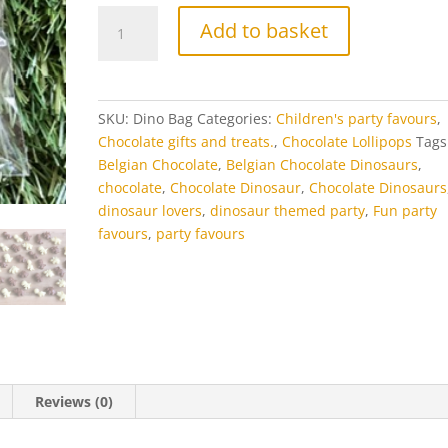
Chocolate
Add to basket
Dinosaurs
quantity
SKU:
Dino Bag
Categories:
Children's party favours
,
Chocolate gifts and treats.
,
Chocolate Lollipops
Tags
Belgian Chocolate
,
Belgian Chocolate Dinosaurs
,
chocolate
,
Chocolate Dinosaur
,
Chocolate Dinosaurs
dinosaur lovers
,
dinosaur themed party
,
Fun party
favours
,
party favours
Reviews (0)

★ ★ ★ ★ ★

**ACTIVITY**
Throughout the listing above, how many lines hold the word "favours"? Answer with only the number.

**WRITTEN SOLUTION**
3